Time’s Architecture

October 22, 2013

Sunset over the Pacific Ocean

Sunset over the Pacific Ocean

Time has an architecture and most of its patterns follow the rhythms of Nature.  Our days reflect a single rotation of the Earth.  Our months follow the cycles of the moon.  Our years and their seasonal rhythms synchronize with the revolution of the Earth around the Sun.  But what is a week?

A week is a man-made construct.  Judith Shulevitz, in The Sabbath World, says that “the seven-day week was a by-product of the Jewish Sabbath,” established to mimic the Biblical six days of Creation followed by a seventh day of rest.  A week is a cultural, rather than a biological, phenomenon.

Over the years, I have internalized the week’s rhythms.  In my childhood, we went to church on Sundays, Mom did laundry on Mondays and Fridays, we baked on Saturdays, and we went to school on Mondays through Fridays.  Today my weeks have no such patterns.  I don’t attend church, my work days vary erratically over a 14-day schedule, and I do laundry when I have a full load’s worth of dirty clothes in the hamper.
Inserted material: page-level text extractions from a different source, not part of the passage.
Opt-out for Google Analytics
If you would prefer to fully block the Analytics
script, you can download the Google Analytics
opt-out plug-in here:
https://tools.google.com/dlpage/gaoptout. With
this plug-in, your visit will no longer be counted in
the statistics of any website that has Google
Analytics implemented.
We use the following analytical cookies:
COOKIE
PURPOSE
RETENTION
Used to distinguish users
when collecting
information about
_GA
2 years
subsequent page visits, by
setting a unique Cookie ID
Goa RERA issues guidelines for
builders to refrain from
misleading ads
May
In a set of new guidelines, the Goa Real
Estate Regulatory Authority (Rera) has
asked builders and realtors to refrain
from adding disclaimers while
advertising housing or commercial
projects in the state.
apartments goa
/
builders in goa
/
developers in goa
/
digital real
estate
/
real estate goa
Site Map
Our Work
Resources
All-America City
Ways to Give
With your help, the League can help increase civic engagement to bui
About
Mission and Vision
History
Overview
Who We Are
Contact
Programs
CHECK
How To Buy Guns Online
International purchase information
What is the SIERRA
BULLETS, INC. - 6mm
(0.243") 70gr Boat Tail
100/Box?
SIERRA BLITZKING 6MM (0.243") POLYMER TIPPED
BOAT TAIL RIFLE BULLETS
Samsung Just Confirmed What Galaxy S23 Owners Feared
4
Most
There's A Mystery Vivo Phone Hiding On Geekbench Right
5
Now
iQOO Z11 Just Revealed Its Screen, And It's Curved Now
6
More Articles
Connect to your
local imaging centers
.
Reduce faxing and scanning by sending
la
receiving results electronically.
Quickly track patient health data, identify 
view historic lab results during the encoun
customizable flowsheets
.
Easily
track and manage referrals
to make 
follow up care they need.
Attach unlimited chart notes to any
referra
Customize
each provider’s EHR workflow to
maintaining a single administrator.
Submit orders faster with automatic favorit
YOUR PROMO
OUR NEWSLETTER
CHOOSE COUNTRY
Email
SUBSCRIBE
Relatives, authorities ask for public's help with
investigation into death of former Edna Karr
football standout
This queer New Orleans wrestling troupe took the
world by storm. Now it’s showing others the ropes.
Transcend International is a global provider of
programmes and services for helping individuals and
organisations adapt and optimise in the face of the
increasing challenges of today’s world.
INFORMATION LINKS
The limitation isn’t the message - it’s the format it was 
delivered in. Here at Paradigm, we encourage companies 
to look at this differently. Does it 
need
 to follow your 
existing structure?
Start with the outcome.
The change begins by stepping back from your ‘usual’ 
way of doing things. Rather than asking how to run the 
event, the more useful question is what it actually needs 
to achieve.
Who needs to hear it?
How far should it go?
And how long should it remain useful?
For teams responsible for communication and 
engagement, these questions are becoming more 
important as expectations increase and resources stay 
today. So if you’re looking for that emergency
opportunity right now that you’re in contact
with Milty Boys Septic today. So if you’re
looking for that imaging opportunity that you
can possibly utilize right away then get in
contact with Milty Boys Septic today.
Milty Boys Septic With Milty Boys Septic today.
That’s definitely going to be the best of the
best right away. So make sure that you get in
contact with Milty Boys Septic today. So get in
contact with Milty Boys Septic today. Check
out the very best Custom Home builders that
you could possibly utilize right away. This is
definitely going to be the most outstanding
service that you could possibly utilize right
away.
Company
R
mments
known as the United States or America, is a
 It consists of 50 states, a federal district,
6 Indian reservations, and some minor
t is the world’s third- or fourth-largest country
Time does not feel like it is flowing smoothly these days.  I seem to be mourning the loss of a rhythmic week.

” . . . there is, for each of us, a proper sense of proportion and pace for subjective processes, as there is for walking or breathing; a right rhythm and scale of lived experience — of being-in-the-world — which we need to find for ourselves for the sake of our well-being, and of being well.”
—  Eva Hoffman, Time

What would be the right rhythm and scale for me at this stage of my life, when I still work for a living?  I believe a more optimal scenario would be to work Mondays through Thursdays and have Fridays, Saturdays, and Sundays off.  But this isn’t going to happen.  It’s only fair that the “burden” of weekend work at the library be shared more-or-less equally among those of us who work there.  I need to find other ways of coping.

And for me, maybe that means moving away from the architecture of the calendar week.  To focus on each day, day by day, without seeking the structure of larger patterns.  After all, what is important is finding enough creative time, inner time.  And I think I might be able to find it within the rhythms of each singular day.  This will have to be enough.

“But in ordinary life, if we are not to succumb to illness, or fall into the rigidity of thoughtless routine, we need the space (so often equivalent to time) to make sense of what is going on within.  We need to acknowledge the mute motions of our interiority, and catch their drift through reflection or a sort of inner interpretation.  Sometimes we need to pause in order to listen to the inchoate movements of our thoughts and feelings, to let them meander in aimless free association, or crystallize into an unexpected insight.  . . . We need to give time to inner time.”
— Eva Hoffman, Time

It does seem as if the week is on its way to becoming obsolete, at least for me.  So many retail and service businesses are open on Sundays, and that means lots of people work on weekends.  Do they feel out of synch with American culture, too?   And how do retired people cope and shape the architecture of their time now that it is no longer constrained by the demands of work schedule?  It’s interesting to think about.